Extrait du texte:
L’on veut faire tout le bonheur, ou si cela ne se peut ainsi, tout le malheur de ce qu’on aime.
Regretter ce que l’on aime est un bien, en comparaison de vivre avec ce que l’on hait.
Quelque désintéressement qu’on ait à l’égard de ceux qu’on aime, il faut quelquefois se contraindre pour eux, et avoir la générosité de recevoir.
Celui-là peut prendre, qui goûte un plaisir aussi délicat à recevoir que son ami en sent à lui donner.
Donner c’est agir: ce n’est pas souffrir de ses bienfaits, ni céder à l’importunité ou à la nécessité de ceux qui nous demandent.
Si l’on a donné à ceux que l’on aimait, quelque chose qu’il arrive, il n’y a plus d’occasions où l’on doive songer à ses bienfaits.
On a dit en latin qu’il coûte moins cher de haïr que d’aimer, ou si l’on veut, que l’amitié est plus à charge que la haine. Il est vrai qu’on est dispensé de donner à ses ennemis; mais ne coûte-t-il rien de s’en venger ? Ou s’il est doux et naturel de faire du mal à ce que l’on hait, l’est-il moins de faire du bien à ce qu’on aime ? Ne serait-il pas dur et pénible de ne lui en point faire ?

Tâche assignée: Poursuivez le texte sur l’amitié, la haine et les bienfaits à partir de sa dernière phrase.

Extraits de données:

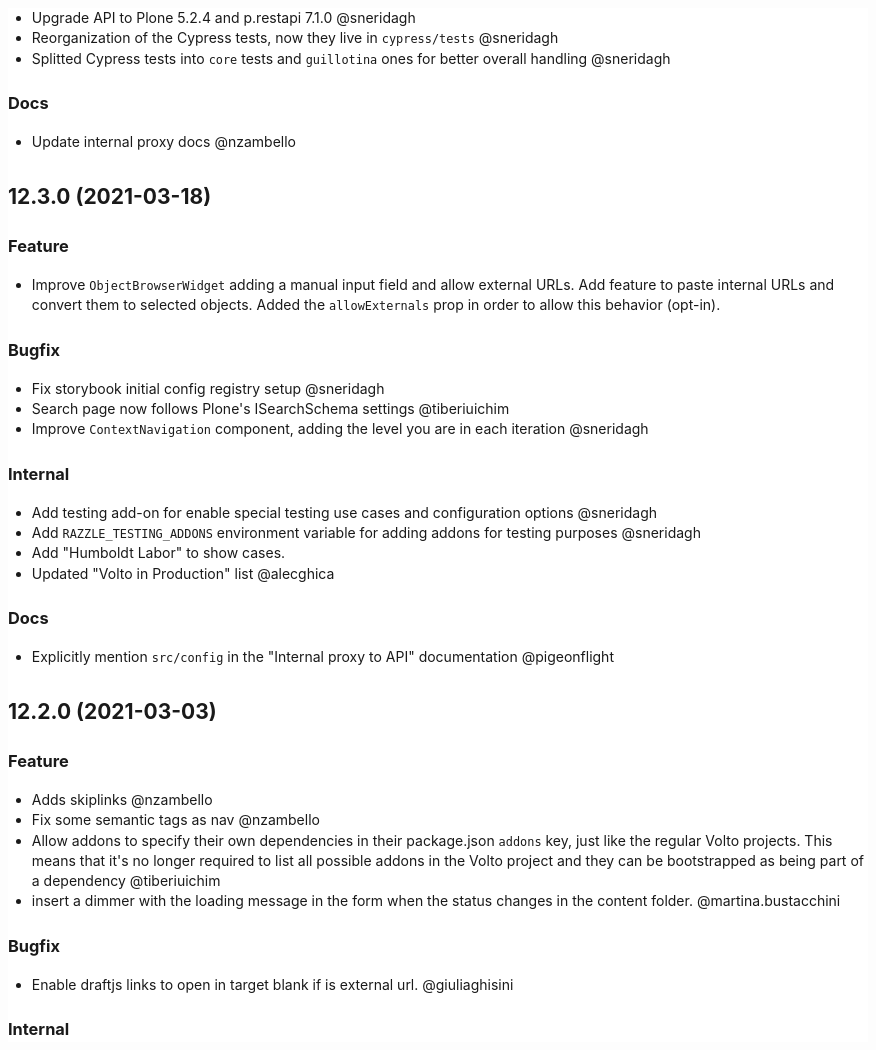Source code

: - Upgrade API to Plone 5.2.4 and p.restapi 7.1.0 @sneridagh
- Reorganization of the Cypress tests, now they live in `cypress/tests` @sneridagh
- Splitted Cypress tests into `core` tests and `guillotina` ones for better overall handling @sneridagh

### Docs

- Update internal proxy docs @nzambello

## 12.3.0 (2021-03-18)

### Feature

- Improve `ObjectBrowserWidget` adding a manual input field and allow external URLs. Add feature to paste internal URLs and convert them to selected objects. Added the `allowExternals` prop in order to allow this behavior (opt-in).

### Bugfix

- Fix storybook initial config registry setup @sneridagh
- Search page now follows Plone's ISearchSchema settings @tiberiuichim
- Improve `ContextNavigation` component, adding the level you are in each iteration @sneridagh

### Internal

- Add testing add-on for enable special testing use cases and configuration options @sneridagh
- Add `RAZZLE_TESTING_ADDONS` environment variable for adding addons for testing purposes @sneridagh
- Add "Humboldt Labor" to show cases.
- Updated "Volto in Production" list @alecghica

### Docs

- Explicitly mention `src/config` in the "Internal proxy to API" documentation @pigeonflight

## 12.2.0 (2021-03-03)

### Feature

- Adds skiplinks @nzambello
- Fix some semantic tags as nav @nzambello
- Allow addons to specify their own dependencies in their package.json `addons` key, just like the regular Volto projects. This means that it's no longer required to list all possible addons in the Volto project and they can be bootstrapped as being part of a dependency @tiberiuichim
- insert a dimmer with the loading message in the form when the status changes in the content folder. @martina.bustacchini

### Bugfix

- Enable draftjs links to open in target blank if is external url. @giuliaghisini

### Internal
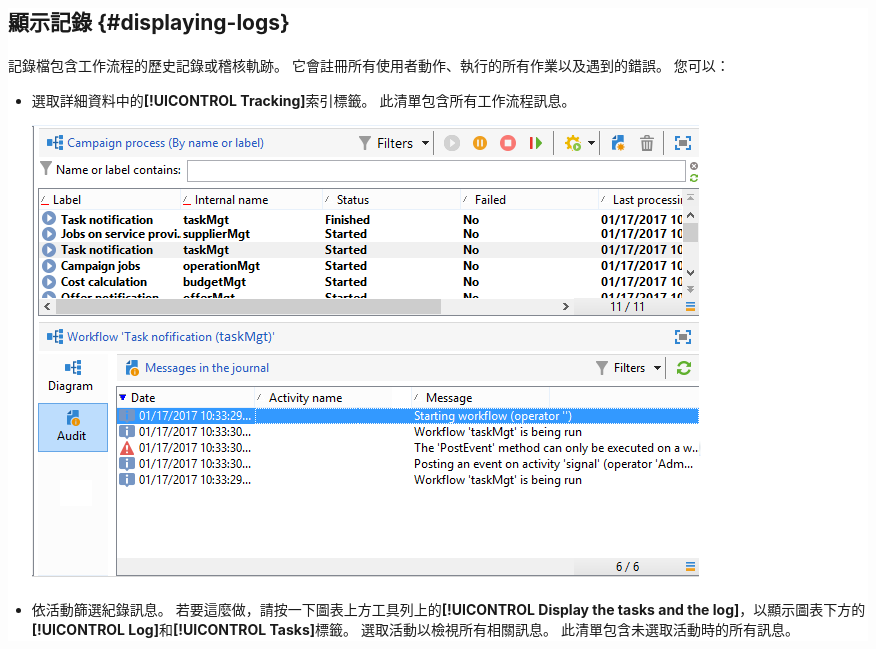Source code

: ## 顯示記錄 {#displaying-logs}

記錄檔包含工作流程的歷史記錄或稽核軌跡。 它會註冊所有使用者動作、執行的所有作業以及遇到的錯誤。 您可以：

* 選取詳細資料中的&#x200B;**[!UICONTROL Tracking]**&#x200B;索引標籤。 此清單包含所有工作流程訊息。

  ![](assets/new-workflow-display-log-tab.png)

* 依活動篩選紀錄訊息。 若要這麼做，請按一下圖表上方工具列上的&#x200B;**[!UICONTROL Display the tasks and the log]**，以顯示圖表下方的&#x200B;**[!UICONTROL Log]**&#x200B;和&#x200B;**[!UICONTROL Tasks]**&#x200B;標籤。 選取活動以檢視所有相關訊息。 此清單包含未選取活動時的所有訊息。
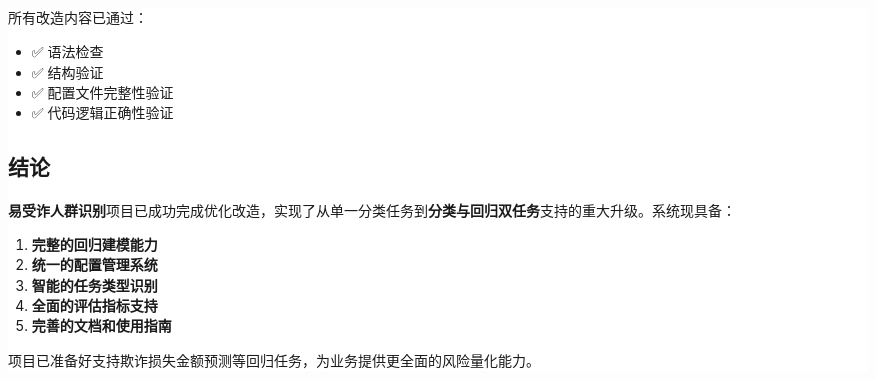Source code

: 所有改造内容已通过：
- ✅ 语法检查
- ✅ 结构验证
- ✅ 配置文件完整性验证
- ✅ 代码逻辑正确性验证

## 结论

**易受诈人群识别**项目已成功完成优化改造，实现了从单一分类任务到**分类与回归双任务**支持的重大升级。系统现具备：

1. **完整的回归建模能力**
2. **统一的配置管理系统**
3. **智能的任务类型识别**
4. **全面的评估指标支持**
5. **完善的文档和使用指南**

项目已准备好支持欺诈损失金额预测等回归任务，为业务提供更全面的风险量化能力。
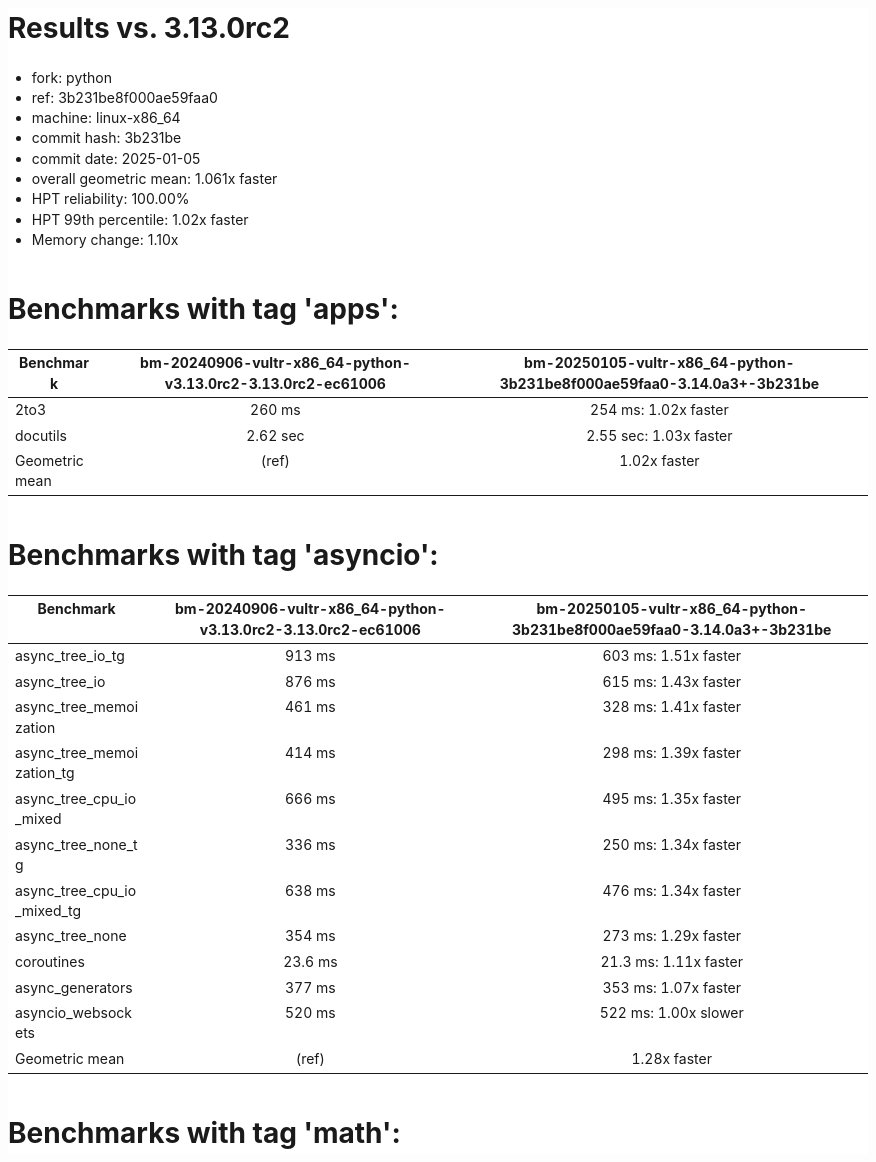 # Results vs. 3.13.0rc2

- fork: python
- ref: 3b231be8f000ae59faa0
- machine: linux-x86_64
- commit hash: 3b231be
- commit date: 2025-01-05
- overall geometric mean: 1.061x faster
- HPT reliability: 100.00%
- HPT 99th percentile: 1.02x faster
- Memory change: 1.10x

Benchmarks with tag 'apps':
===========================

| Benchmark      | bm-20240906-vultr-x86_64-python-v3.13.0rc2-3.13.0rc2-ec61006 | bm-20250105-vultr-x86_64-python-3b231be8f000ae59faa0-3.14.0a3+-3b231be |
|----------------|:------------------------------------------------------------:|:----------------------------------------------------------------------:|
| 2to3           | 260 ms                                                       | 254 ms: 1.02x faster                                                   |
| docutils       | 2.62 sec                                                     | 2.55 sec: 1.03x faster                                                 |
| Geometric mean | (ref)                                                        | 1.02x faster                                                           |

Benchmarks with tag 'asyncio':
==============================

| Benchmark                  | bm-20240906-vultr-x86_64-python-v3.13.0rc2-3.13.0rc2-ec61006 | bm-20250105-vultr-x86_64-python-3b231be8f000ae59faa0-3.14.0a3+-3b231be |
|----------------------------|:------------------------------------------------------------:|:----------------------------------------------------------------------:|
| async_tree_io_tg           | 913 ms                                                       | 603 ms: 1.51x faster                                                   |
| async_tree_io              | 876 ms                                                       | 615 ms: 1.43x faster                                                   |
| async_tree_memoization     | 461 ms                                                       | 328 ms: 1.41x faster                                                   |
| async_tree_memoization_tg  | 414 ms                                                       | 298 ms: 1.39x faster                                                   |
| async_tree_cpu_io_mixed    | 666 ms                                                       | 495 ms: 1.35x faster                                                   |
| async_tree_none_tg         | 336 ms                                                       | 250 ms: 1.34x faster                                                   |
| async_tree_cpu_io_mixed_tg | 638 ms                                                       | 476 ms: 1.34x faster                                                   |
| async_tree_none            | 354 ms                                                       | 273 ms: 1.29x faster                                                   |
| coroutines                 | 23.6 ms                                                      | 21.3 ms: 1.11x faster                                                  |
| async_generators           | 377 ms                                                       | 353 ms: 1.07x faster                                                   |
| asyncio_websockets         | 520 ms                                                       | 522 ms: 1.00x slower                                                   |
| Geometric mean             | (ref)                                                        | 1.28x faster                                                           |

Benchmarks with tag 'math':
===========================
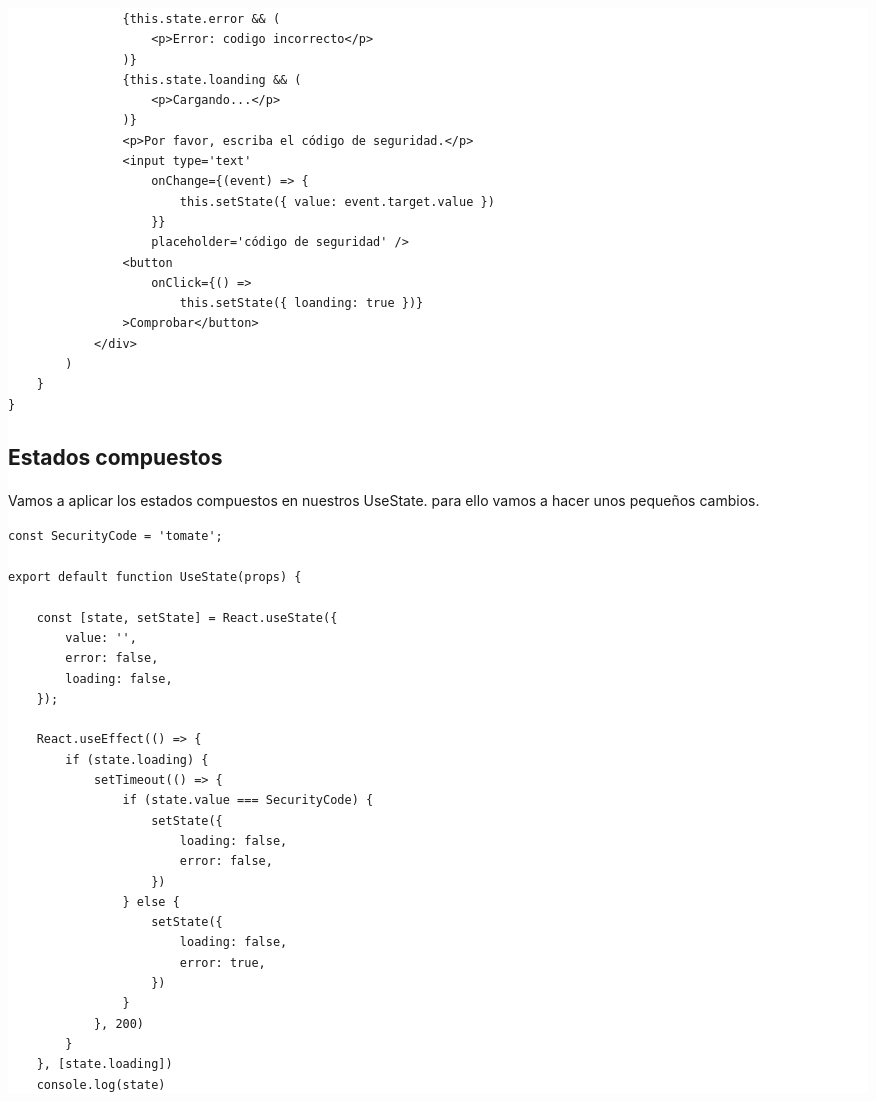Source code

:                     {this.state.error && (
                        <p>Error: codigo incorrecto</p>
                    )}
                    {this.state.loanding && (
                        <p>Cargando...</p>
                    )}
                    <p>Por favor, escriba el código de seguridad.</p>
                    <input type='text'
                        onChange={(event) => {
                            this.setState({ value: event.target.value })
                        }}
                        placeholder='código de seguridad' />
                    <button
                        onClick={() =>
                            this.setState({ loanding: true })}
                    >Comprobar</button>
                </div>
            )
        }
    }

## Estados compuestos

Vamos a aplicar los estados compuestos en nuestros UseState. para ello vamos a hacer unos pequeños cambios.

    const SecurityCode = 'tomate';

    export default function UseState(props) {

        const [state, setState] = React.useState({
            value: '',
            error: false,
            loading: false,
        });

        React.useEffect(() => {
            if (state.loading) {
                setTimeout(() => {
                    if (state.value === SecurityCode) {
                        setState({
                            loading: false,
                            error: false,
                        })
                    } else {
                        setState({
                            loading: false,
                            error: true,
                        })
                    }
                }, 200)
            }
        }, [state.loading])
        console.log(state)
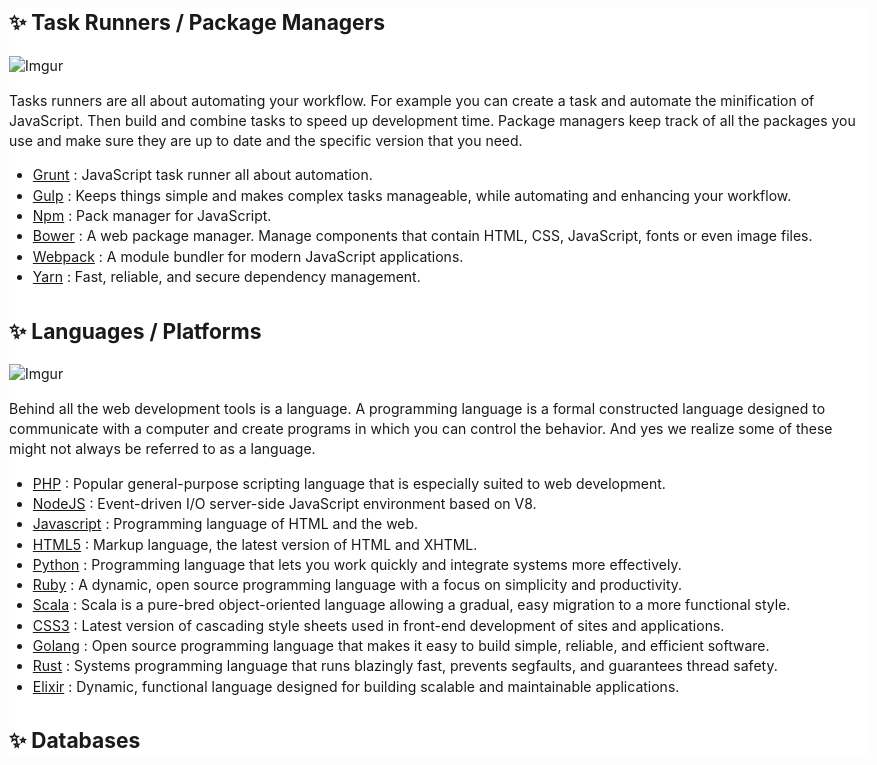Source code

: 
## ✨ <a name="task-runners-package-managers"></a>Task Runners / Package Managers

![Imgur](http://i.imgur.com/U2DaRsR.jpg)

Tasks runners are all about automating your workflow. For example you can create a task and automate the minification of JavaScript. Then build and combine tasks to speed up development time. Package managers keep track of all the packages you use and make sure they are up to date and the specific version that you need.

- [Grunt](https://gruntjs.com/)	: JavaScript task runner all about automation.
- [Gulp](http://gulpjs.com/)	: Keeps things simple and makes complex tasks manageable, while automating and enhancing your workflow.
- [Npm](https://www.npmjs.com/)	: Pack manager for JavaScript.
- [Bower](https://bower.io/)	: A web package manager. Manage components that contain HTML, CSS, JavaScript, fonts or even image files.
- [Webpack](https://webpack.github.io/)	: A module bundler for modern JavaScript applications.
- [Yarn](https://yarnpkg.com/en/) : Fast, reliable, and secure dependency management.

## ✨ <a name="languages-platforms"></a>Languages / Platforms

![Imgur](http://i.imgur.com/Aqh47dC.jpg)

Behind all the web development tools is a language. A programming language is a formal constructed language designed to communicate with a computer and create programs in which you can control the behavior. And yes we realize some of these might not always be referred to as a language.

- [PHP](https://secure.php.net/)	: Popular general-purpose scripting language that is especially suited to web development.
- [NodeJS](https://nodejs.org/en/)	: Event-driven I/O server-side JavaScript environment based on V8.
- [Javascript](https://en.wikipedia.org/wiki/JavaScript)	: Programming language of HTML and the web.
- [HTML5](https://www.w3.org/TR/html5/)	: Markup language, the latest version of HTML and XHTML.
- [Python](https://www.python.org/)	: Programming language that lets you work quickly and integrate systems more effectively.
- [Ruby](https://www.ruby-lang.org/en/)	: A dynamic, open source programming language with a focus on simplicity and productivity.
- [Scala](http://www.scala-lang.org/)	: Scala is a pure-bred object-oriented language allowing a gradual, easy migration to a more functional style.
- [CSS3](https://developer.mozilla.org/en/docs/Web/CSS/CSS3)	: Latest version of cascading style sheets used in front-end development of sites and applications.
- [Golang](https://golang.org/)	: Open source programming language that makes it easy to build simple, reliable, and efficient software.
- [Rust](https://www.rust-lang.org/en-US/)	: Systems programming language that runs blazingly fast, prevents segfaults, and guarantees thread safety.
- [Elixir](https://elixir-lang.org/)	: Dynamic, functional language designed for building scalable and maintainable applications.

## ✨ <a name="databases"></a>Databases
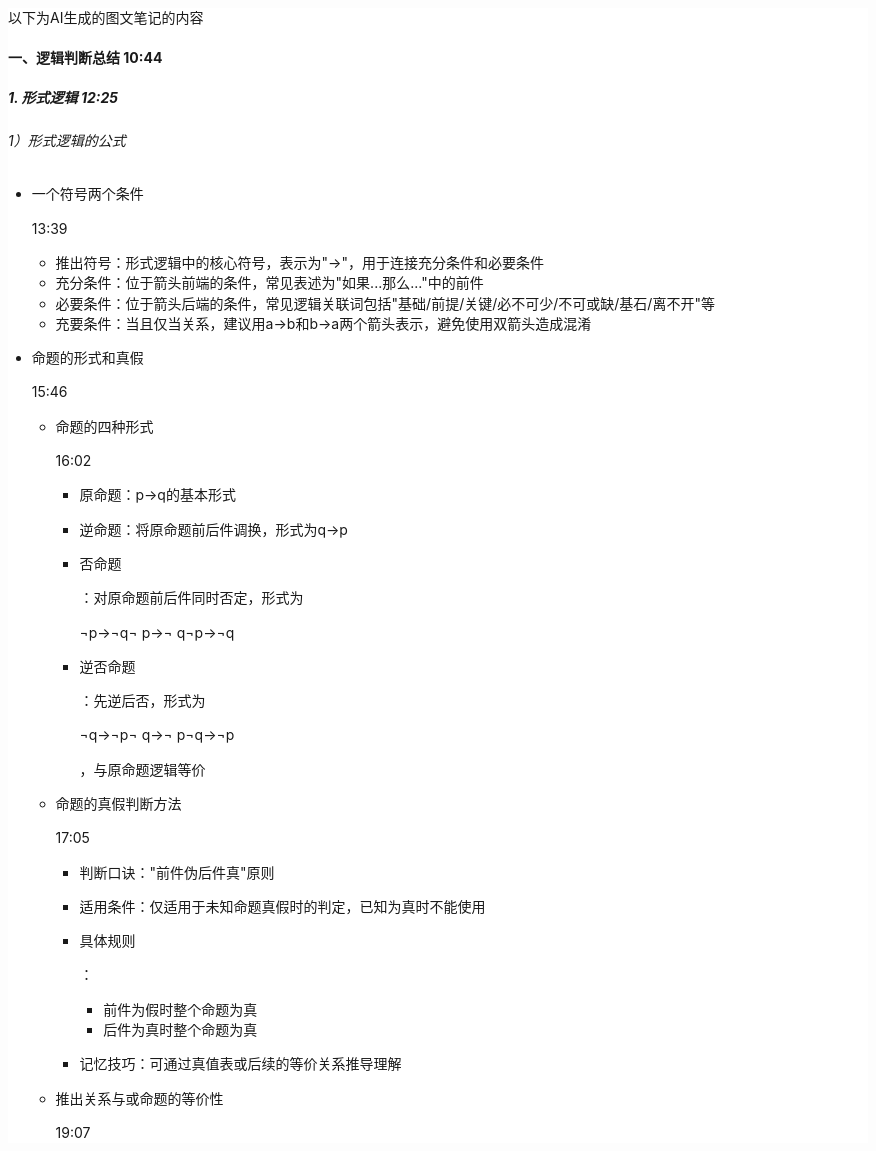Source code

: 以下为AI生成的图文笔记的内容

#### 一、逻辑判断总结 ﻿10:44﻿

##### 1. 形式逻辑 ﻿12:25﻿

###### 1）形式逻辑的公式

- 一个符号两个条件 

  13:39

  - 推出符号：形式逻辑中的核心符号，表示为"→"，用于连接充分条件和必要条件
  - 充分条件：位于箭头前端的条件，常见表述为"如果...那么..."中的前件
  - 必要条件：位于箭头后端的条件，常见逻辑关联词包括"基础/前提/关键/必不可少/不可或缺/基石/离不开"等
  - 充要条件：当且仅当关系，建议用a→b和b→a两个箭头表示，避免使用双箭头造成混淆

- 命题的形式和真假 

  15:46

  - 命题的四种形式 

    16:02

    - 原命题：p→q的基本形式

    - 逆命题：将原命题前后件调换，形式为q→p

    - 否命题

      ：对原命题前后件同时否定，形式为

      ﻿¬p→¬q$\neg$ p→$\neg$ q¬p→¬q﻿

    - 逆否命题

      ：先逆后否，形式为

      ﻿¬q→¬p$\neg$ q→$\neg$ p¬q→¬p﻿

      ，与原命题逻辑等价

  - 命题的真假判断方法 

    17:05

    - 判断口诀："前件伪后件真"原则

    - 适用条件：仅适用于未知命题真假时的判定，已知为真时不能使用

    - 具体规则

      ：

      - 前件为假时整个命题为真
      - 后件为真时整个命题为真

    - 记忆技巧：可通过真值表或后续的等价关系推导理解

  - 推出关系与或命题的等价性 

    19:07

Réponse rédigée:
Il y a du plaisir à rencontrer les yeux de celui à qui l’on vient de donner.
Je ne sais si un bienfait qui tombe sur un ingrat, et ainsi sur un indigne, ne change pas de nom, et s’il méritait plus de reconnaissance.
La libéralité consiste moins à donner beaucoup qu’à donner à propos.
S’il est vrai que la pitié ou la compassion soit un retour vers nous-mêmes qui nous met en la place des malheureux, pourquoi tirent-ils de nous si peu de soulagement dans leurs misères ?
Il vaut mieux s’exposer à l’ingratitude que de manquer aux misérables.
L’expérience confirme que la mollesse ou l’indulgence pour soi et la dureté pour les autres n’est qu’un seul et même vice.
Un homme dur au travail et à la peine, inexorable à soi-même, n’est indulgent aux autres que par un excès de raison.
Quelque désagrément qu’on ait à se trouver chargé d’un indigent, l’on goûte à peine les nouveaux avantages qui le tirent enfin de notre sujétion: de même, la joie que l’on reçoit de l’élévation de son ami est un peu balancée par la petite peine qu’on a de le voir au-dessus de nous ou s’égaler à nous. Aussi l’on s’accorde mal avec soi-même; car l’on veut des dépendants, et qu’il n’en coûte rien; l’on veut aussi le bien de ses amis, et, s’il arrive, ce n’est pas toujours par s’en réjouir que l’on commence.
On convie, on invite, on offre sa maison, sa table, son bien et ses services: rien ne coûte qu’à tenir parole.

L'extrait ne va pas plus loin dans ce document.